General information
- Status: Demolished
- Location: Kuala Lumpur, Malaysia, 121, Jalan Ampang, Kuala Lumpur, 50450 Kuala Lumpur, Federal Territory of Kuala Lumpur, Malaysia, Kuala Lumpur, Malaysia
- Coordinates: 3°09′30.5″N 101°42′33.7″E﻿ / ﻿3.158472°N 101.709361°E
- Current tenants: Le Coq d'Or (1958–2001)
- Construction started: 1926
- Completed: 1929
- Opened: 1929
- Closed: 2001
- Demolished: 2006
- Owner: Chua Cheng Bok
- Landlord: Chua Cheng Bok

Technical details
- Floor count: 2

Design and construction
- Architecture firm: Swan & Maclaren

Other information
- Number of restaurants: 1
- Number of bars: 1

= Bok House =

Mansion on Jalan Ampang in Kuala Lumpur, Malaysia

The Bok House was an old mansion on Jalan Ampang in Kuala Lumpur, Malaysia, demolished in 2006. The compound where the building stood is a block away from the Petronas Twin Towers, owned by a private trustee managed by the Bok family.

==History==
Bok House, built in 1929, was a colonial mansion located along Jalan Ampang, Kuala Lumpur.
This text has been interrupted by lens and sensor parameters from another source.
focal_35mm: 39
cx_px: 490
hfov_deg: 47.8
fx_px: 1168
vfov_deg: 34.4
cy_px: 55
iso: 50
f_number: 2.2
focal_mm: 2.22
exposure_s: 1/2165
It was a masterpiece of classical Palladian architecture, commissioned by Chua Cheng Bok, a wealthy tin tycoon. For decades, it housed the famous French restaurant Le Coq d’Or, becoming a symbol of sophistication and high society in pre- and post-independence Malaysia.The mansion was designed by Swan & Maclaren in 1926 and it was completed in 1929 for a local millionaire, the Cycle & Carriage owner Chua Cheng Bok. In the 1958 and up until its closure in 2001, the mansion housed an upscale restaurant and bar called the Le Coq d'Or.
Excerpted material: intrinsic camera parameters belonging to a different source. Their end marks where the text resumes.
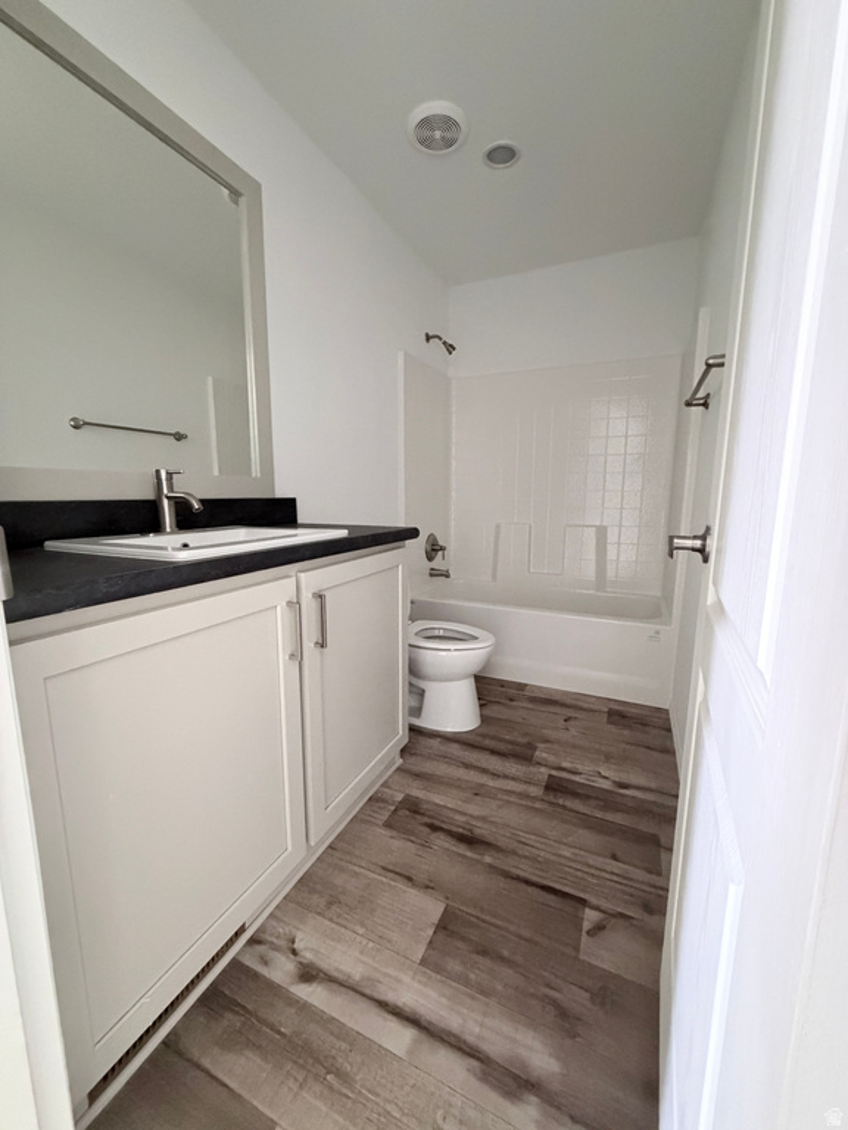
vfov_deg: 102.1
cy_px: 565
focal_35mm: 14
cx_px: 424
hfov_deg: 85.7
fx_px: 457
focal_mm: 2.22
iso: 1000
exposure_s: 1/60
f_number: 2.2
== Demolition and controversy ==
In 2001, the building was abandoned by the restaurant operator. Being located on a high-value land, plan for redevelopment emerged but it was opposed by local conservation groups. Initially, the local government denied there were plans to redevelop the land and hence, the possibility of demolishing the building. Local conservation groups later tried to lobby the government to gazette the mansion for its historical value but to no avail.
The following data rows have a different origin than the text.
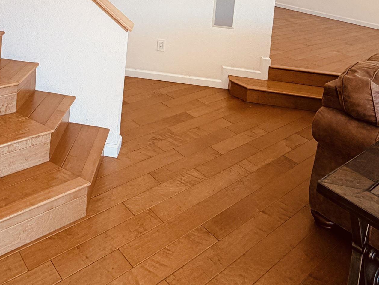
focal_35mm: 34
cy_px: -44
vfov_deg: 34.6
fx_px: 372
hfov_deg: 53.2
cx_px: 135
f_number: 2.2
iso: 100
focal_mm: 2.22
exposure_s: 1/120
On December 15 2006, the mansion was demolished, resulting in public outcry. The building was 77 years old when demolished.

After demolition of the mansion, on 21 December 2006 Culture, Arts and Heritage Minister Datuk Seri Dr Rais Yatim challenged dissenters to prove that Bok House is of historic value. According to him:

"The cost of rehabilitating Bok House will be high and there is no significant history or aesthetic value attached to the building"

"The Government could also not save Bok House from being demolished because it is privately [sic]owned and not registered as a heritage building."

The list of registered heritage buildings in Malaysia is in fact determined by the government.

The plot of land where Bok House once stood remain vacant till late 2012, when it was boarded up and construction on a proposed W Hotel commenced. The W Kuala Lumpur Hotel was opened in 2017.